La nouvelle a surpris nombre d'observateurs. Depuis le 5 juillet, Jean-Marc Roduit a repris les rênes de la Société Vinicole de Perroy (SVP). Après avoir successivement passé de l'UBS à la Migros, puis à la SBS, ce Valaisan d'origine a été le grand orchestrateur, pendant onze ans, de l'expansion du groupe Magro en Suisse romande. Une expansion qui n'est d'ailleurs pas terminée puisque Fribourg et Bienne sont les prochaines villes sur la carte où l'enseigne à l'éléphant devrait bientôt se déployer. «Magro va très bien et sa santé financière comme son indépendance sont désormais assurées, précise aujourd'hui Jean-Marc Roduit. Pour moi, au niveau stratégique le principal était fait, je suis donc devenu réceptif à de nouveaux défis comme cela a toujours été le cas lors de mes différentes orientations de carrière.»

Son arrivée en terre vaudoise est cependant essentiellement une affaire d'hommes, comme il aime à le répéter. Les relations nouées au fil des ans avec l'avocat et professeur de droit François Chaudet ont en effet grandement influencé sa décision. Ces deux personnes ont déjà eu l'occasion de se fréquenter au sein du conseil de Corodi, une centrale d'achats pour distributeurs romands, devenue entre-temps Syntrade, «une machine à 15 milliards de francs». Lorsque François Chaudet, président de la Vinicole de Perroy, lui a proposé le poste d'administrateur délégué de la société, Jean-Marc Roduit n'a pas mis long à accepter, pour autant que les collaborateurs acceptent l'homme et son approche du marché. Après deux jours de séminaire, l'affaire était conclue.

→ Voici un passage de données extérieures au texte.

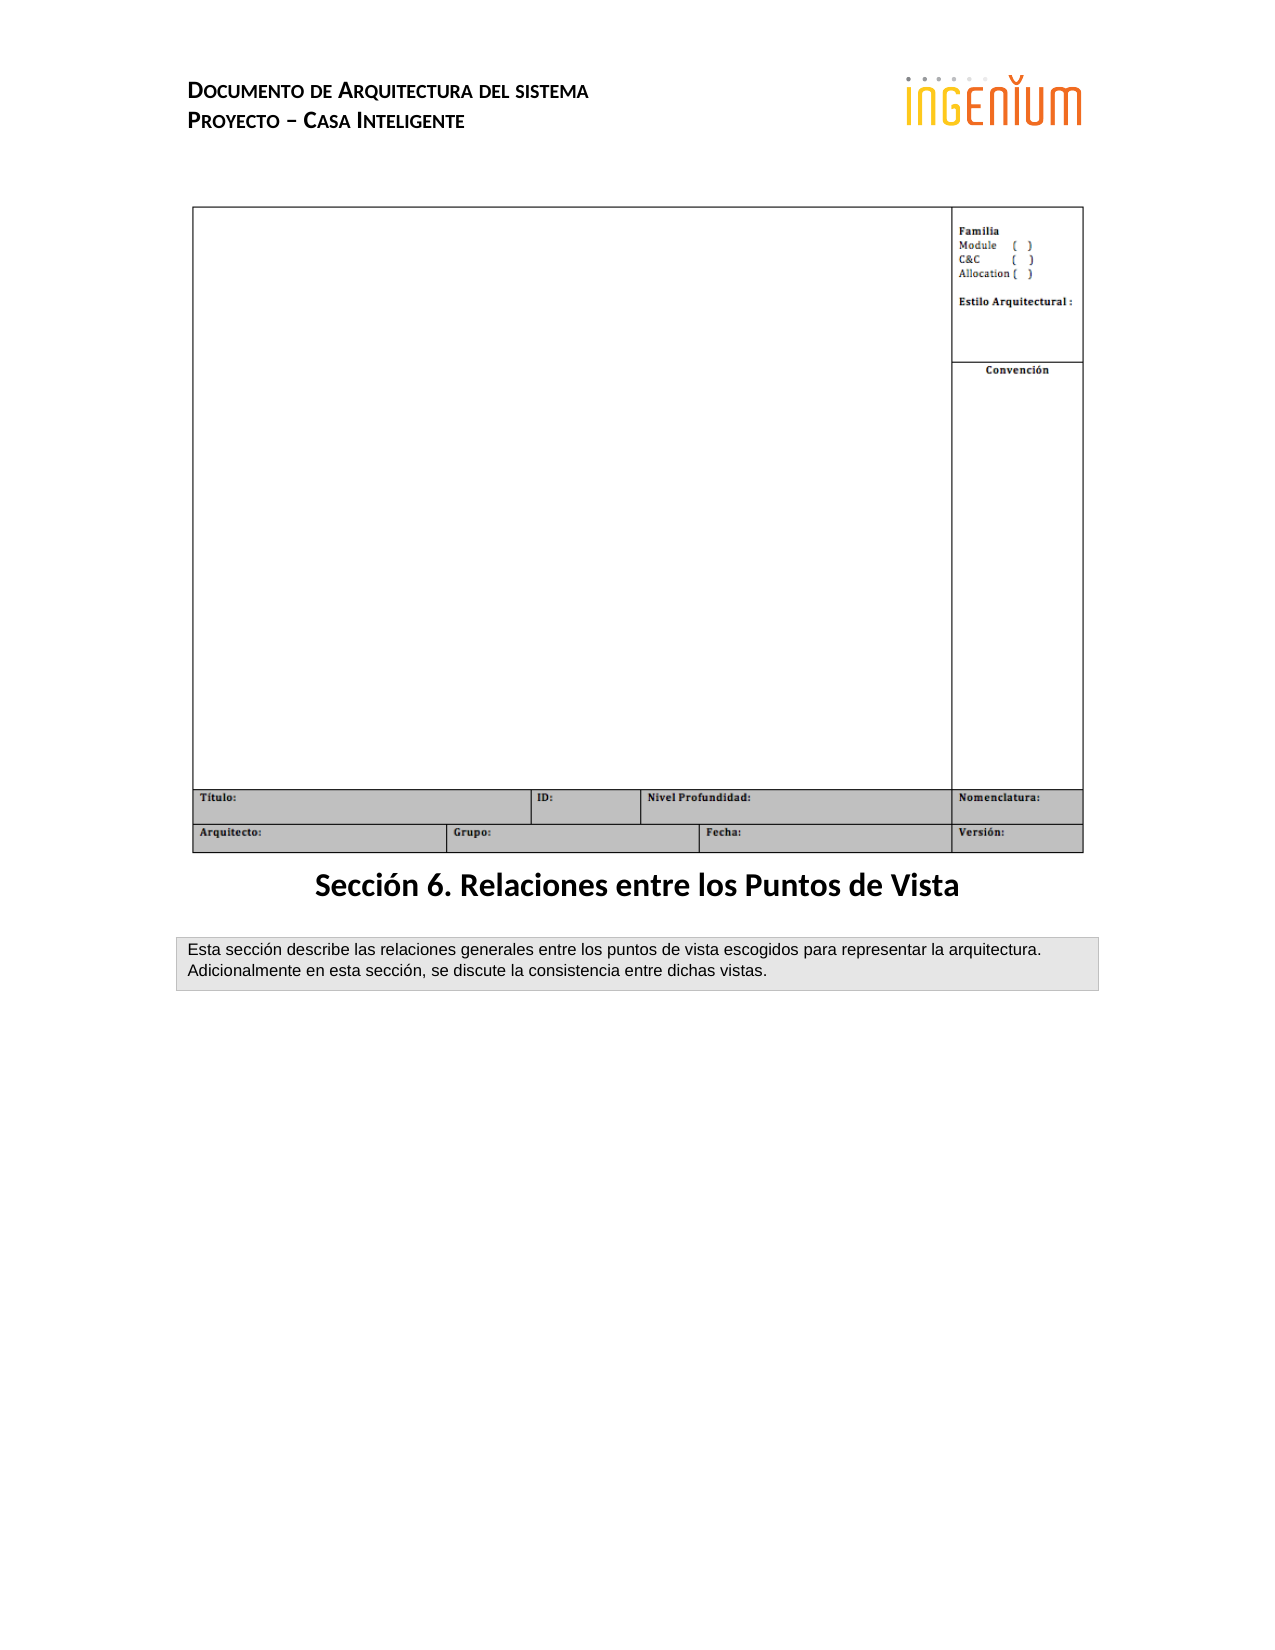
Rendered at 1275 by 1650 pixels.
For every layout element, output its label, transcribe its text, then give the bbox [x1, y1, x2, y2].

picture [906, 75, 1088, 137]
table_header Esta sección describe las relaciones generales entre los puntos de vista escogidos para representar la arquitectura. Adicionalmente en esta sección, se discute la consistencia entre dichas vistas. [177, 938, 1098, 990]
picture [187, 200, 1088, 864]
subtitle Sección 6. Relaciones entre los Puntos de Vista [187, 864, 1087, 904]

L'arrivée d'une personne d'expérience à la tête de la SVP, rompue aux habitudes de consommation, ne pouvait mieux tomber. La société a traversé quelques années noires, se traduisant par une succession de directeurs généraux et une rentabilité faiblissante. Au milieu de l'année dernière, le conseil d'administration décidait un assainissement complet du groupe dans lequel gravitaient onze sociétés. Dans un premier temps, la Compagnie Financière du Château d'Allaman (CFCA), la compagnie holding, fusionnait avec ses filiales la Société Vinicole de Perroy et les Caves Bujard, renommées pour l'opération Caves-Inter SA, pour ensuite se scinder en deux. L'ancienne SVP a ainsi pris le nom de SFC, Société Foncière de La Côte, dotée d'un capital de 1,3 million et détentrice des participations financières et du patrimoine immobilier (le Château d'Allaman en particulier). Dans la foulée, une nouvelle Vinicole de Perroy a été inscrite au registre du commerce en mai 1998 en tant que société anonyme. Celle-ci regroupe tous les actifs et passifs d'exploitation ainsi que l'activité commerciale du groupe.

Opération lourde

Pour les actionnaires de la CFCA - les Retraites Populaires, la Banque Cantonale Vaudoise (BCV) et quelques particuliers -qui se retrouvent aujourd'hui dans la Société Foncière de La Côte, l'opération aura été lourde. L'essentiel du capital de la CFCA, doté de 40 millions, a servi à sauver la situation. Les Retraites Populaires et la BCV ont toutefois été d'accord d'offrir une nouvelle chance à cette entreprise pour avoir constitué à part égale un capital de 10 millions en faveur de la nouvelle Vinicole de Perroy, entièrement libéré.

Pour Jean-Marc Roduit, c'est donc une nouvelle ère qui s'ouvre avec des objectifs précis à réaliser. Avec ses trois domaines en propriété (Verban à Bardonnex, Saugey à Féchy et le Château d'Allaman), l'achat de la vendange auprès de 150 familles viticultrices et des capacités d'encavage de 7 millions de litres, la SVP, fondée en 1937, représente à elle seule une part du marché suisse de 5%. A partir de là, tout est à faire. «Nous sommes à deux vendanges de la globalisation du marché, rappelle Jean-Marc Roduit. Dans ces conditions, il est indispensable de s'ouvrir au monde dès à présent et de se préparer à une concurrence difficile.» Les plans sont ainsi tout tracés: présence sur Internet, campagne promotionnelle et de marketing, informatisation de l'entreprise en étroite relation avec les grossistes et les distributeurs, réorganisation de la logistique avec plusieurs partenaires dans les différents cantons, vitrine interactive au Château d'Allaman et surtout une valorisation du produit basée sur la qualité, la force du terroir et de la tradition. Des alliances ne sont d'ailleurs pas exclues, notamment pour prospecter l'énorme potentiel du marché allemand. «Je me sens à nouveau animé d'une grande passion», conclut Jean-Marc Roduit. Vu le succès de Magro, c'est d'excellent augure pour l'avenir de la SVP.